__YOUR TASK__. From the line containing "HEPATOLOGY, vol.74, 2021 (SCI-Expanded)" to the final line of the entries, every line is to be reproduced exactly; no other line belongs in the output.

__EXERCISE DATA__.
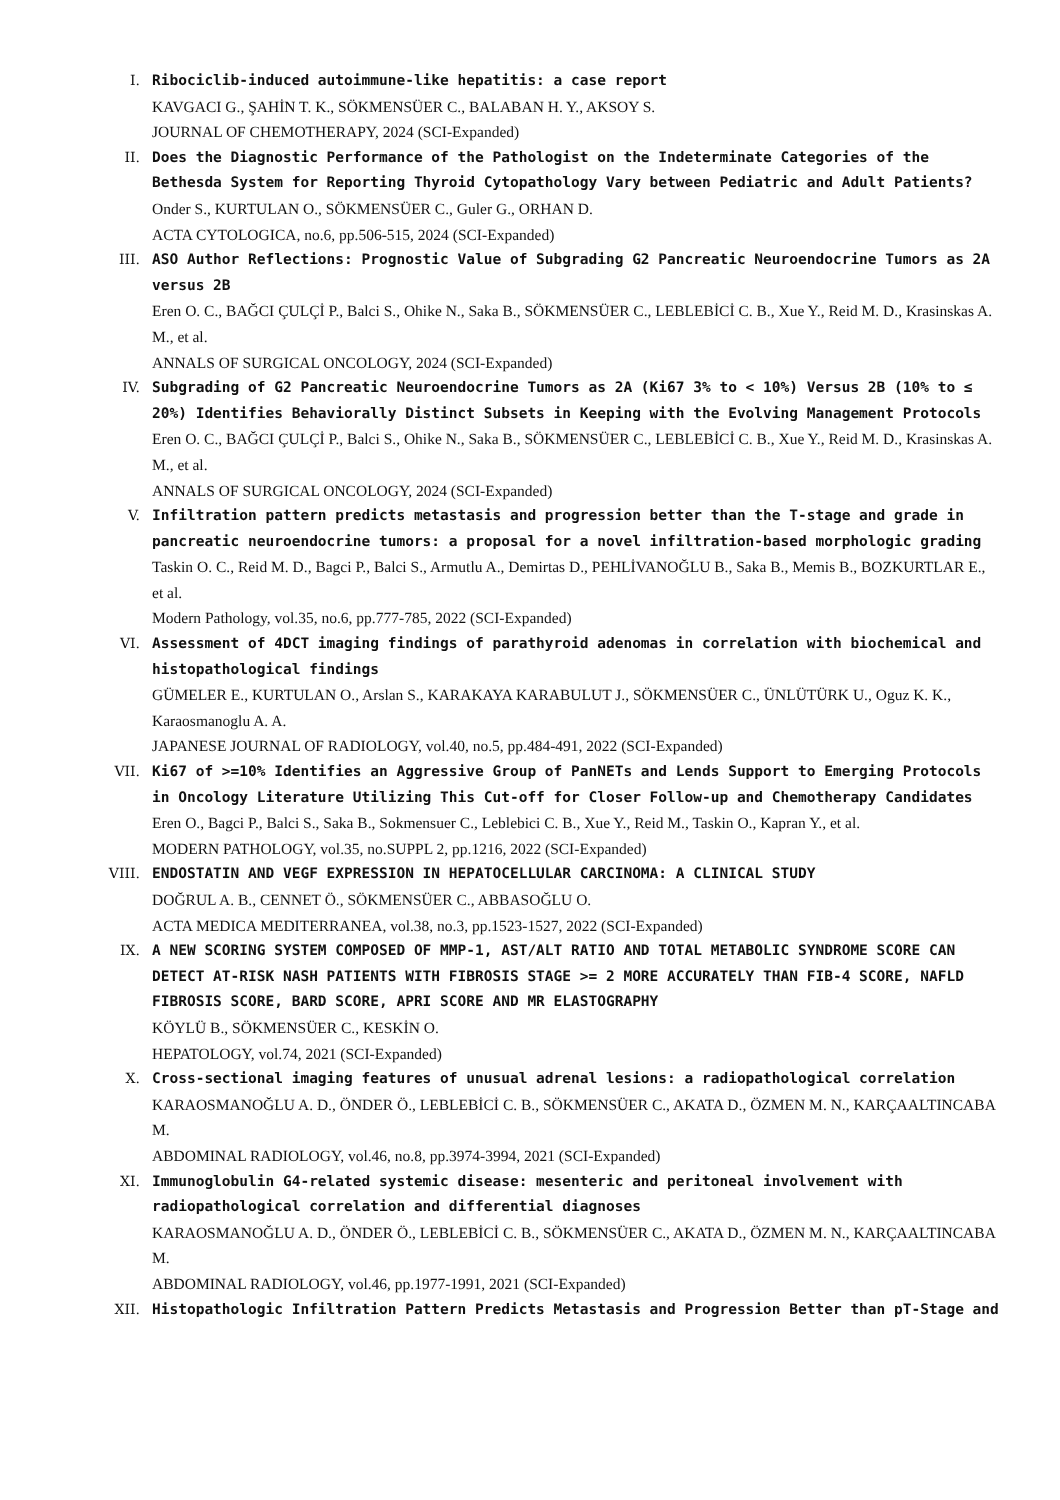I. Ribociclib-induced autoimmune-like hepatitis: a case report
KAVGACI G., ŞAHİN T. K., SÖKMENSÜER C., BALABAN H. Y., AKSOY S.
JOURNAL OF CHEMOTHERAPY, 2024 (SCI-Expanded)
II. Does the Diagnostic Performance of the Pathologist on the Indeterminate Categories of the Bethesda System for Reporting Thyroid Cytopathology Vary between Pediatric and Adult Patients?
Onder S., KURTULAN O., SÖKMENSÜER C., Guler G., ORHAN D.
ACTA CYTOLOGICA, no.6, pp.506-515, 2024 (SCI-Expanded)
III. ASO Author Reflections: Prognostic Value of Subgrading G2 Pancreatic Neuroendocrine Tumors as 2A versus 2B
Eren O. C., BAĞCI ÇULÇİ P., Balci S., Ohike N., Saka B., SÖKMENSÜER C., LEBLEBİCİ C. B., Xue Y., Reid M. D., Krasinskas A. M., et al.
ANNALS OF SURGICAL ONCOLOGY, 2024 (SCI-Expanded)
IV. Subgrading of G2 Pancreatic Neuroendocrine Tumors as 2A (Ki67 3% to < 10%) Versus 2B (10% to ≤ 20%) Identifies Behaviorally Distinct Subsets in Keeping with the Evolving Management Protocols
Eren O. C., BAĞCI ÇULÇİ P., Balci S., Ohike N., Saka B., SÖKMENSÜER C., LEBLEBİCİ C. B., Xue Y., Reid M. D., Krasinskas A. M., et al.
ANNALS OF SURGICAL ONCOLOGY, 2024 (SCI-Expanded)
V. Infiltration pattern predicts metastasis and progression better than the T-stage and grade in pancreatic neuroendocrine tumors: a proposal for a novel infiltration-based morphologic grading
Taskin O. C., Reid M. D., Bagci P., Balci S., Armutlu A., Demirtas D., PEHLİVANOĞLU B., Saka B., Memis B., BOZKURTLAR E., et al.
Modern Pathology, vol.35, no.6, pp.777-785, 2022 (SCI-Expanded)
VI. Assessment of 4DCT imaging findings of parathyroid adenomas in correlation with biochemical and histopathological findings
GÜMELER E., KURTULAN O., Arslan S., KARAKAYA KARABULUT J., SÖKMENSÜER C., ÜNLÜTÜRK U., Oguz K. K., Karaosmanoglu A. A.
JAPANESE JOURNAL OF RADIOLOGY, vol.40, no.5, pp.484-491, 2022 (SCI-Expanded)
VII. Ki67 of >=10% Identifies an Aggressive Group of PanNETs and Lends Support to Emerging Protocols in Oncology Literature Utilizing This Cut-off for Closer Follow-up and Chemotherapy Candidates
Eren O., Bagci P., Balci S., Saka B., Sokmensuer C., Leblebici C. B., Xue Y., Reid M., Taskin O., Kapran Y., et al.
MODERN PATHOLOGY, vol.35, no.SUPPL 2, pp.1216, 2022 (SCI-Expanded)
VIII. ENDOSTATIN AND VEGF EXPRESSION IN HEPATOCELLULAR CARCINOMA: A CLINICAL STUDY
DOĞRUL A. B., CENNET Ö., SÖKMENSÜER C., ABBASOĞLU O.
ACTA MEDICA MEDITERRANEA, vol.38, no.3, pp.1523-1527, 2022 (SCI-Expanded)
IX. A NEW SCORING SYSTEM COMPOSED OF MMP-1, AST/ALT RATIO AND TOTAL METABOLIC SYNDROME SCORE CAN DETECT AT-RISK NASH PATIENTS WITH FIBROSIS STAGE >= 2 MORE ACCURATELY THAN FIB-4 SCORE, NAFLD FIBROSIS SCORE, BARD SCORE, APRI SCORE AND MR ELASTOGRAPHY
KÖYLÜ B., SÖKMENSÜER C., KESKİN O.
HEPATOLOGY, vol.74, 2021 (SCI-Expanded)
X. Cross-sectional imaging features of unusual adrenal lesions: a radiopathological correlation
KARAOSMANOĞLU A. D., ÖNDER Ö., LEBLEBİCİ C. B., SÖKMENSÜER C., AKATA D., ÖZMEN M. N., KARÇAALTINCABA M.
ABDOMINAL RADIOLOGY, vol.46, no.8, pp.3974-3994, 2021 (SCI-Expanded)
XI. Immunoglobulin G4-related systemic disease: mesenteric and peritoneal involvement with radiopathological correlation and differential diagnoses
KARAOSMANOĞLU A. D., ÖNDER Ö., LEBLEBİCİ C. B., SÖKMENSÜER C., AKATA D., ÖZMEN M. N., KARÇAALTINCABA M.
ABDOMINAL RADIOLOGY, vol.46, pp.1977-1991, 2021 (SCI-Expanded)
XII. Histopathologic Infiltration Pattern Predicts Metastasis and Progression Better than pT-Stage and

__EXERCISE SOLUTION__.
HEPATOLOGY, vol.74, 2021 (SCI-Expanded)
X. Cross-sectional imaging features of unusual adrenal lesions: a radiopathological correlation
KARAOSMANOĞLU A. D., ÖNDER Ö., LEBLEBİCİ C. B., SÖKMENSÜER C., AKATA D., ÖZMEN M. N., KARÇAALTINCABA M.
ABDOMINAL RADIOLOGY, vol.46, no.8, pp.3974-3994, 2021 (SCI-Expanded)
XI. Immunoglobulin G4-related systemic disease: mesenteric and peritoneal involvement with radiopathological correlation and differential diagnoses
KARAOSMANOĞLU A. D., ÖNDER Ö., LEBLEBİCİ C. B., SÖKMENSÜER C., AKATA D., ÖZMEN M. N., KARÇAALTINCABA M.
ABDOMINAL RADIOLOGY, vol.46, pp.1977-1991, 2021 (SCI-Expanded)
XII. Histopathologic Infiltration Pattern Predicts Metastasis and Progression Better than pT-Stage and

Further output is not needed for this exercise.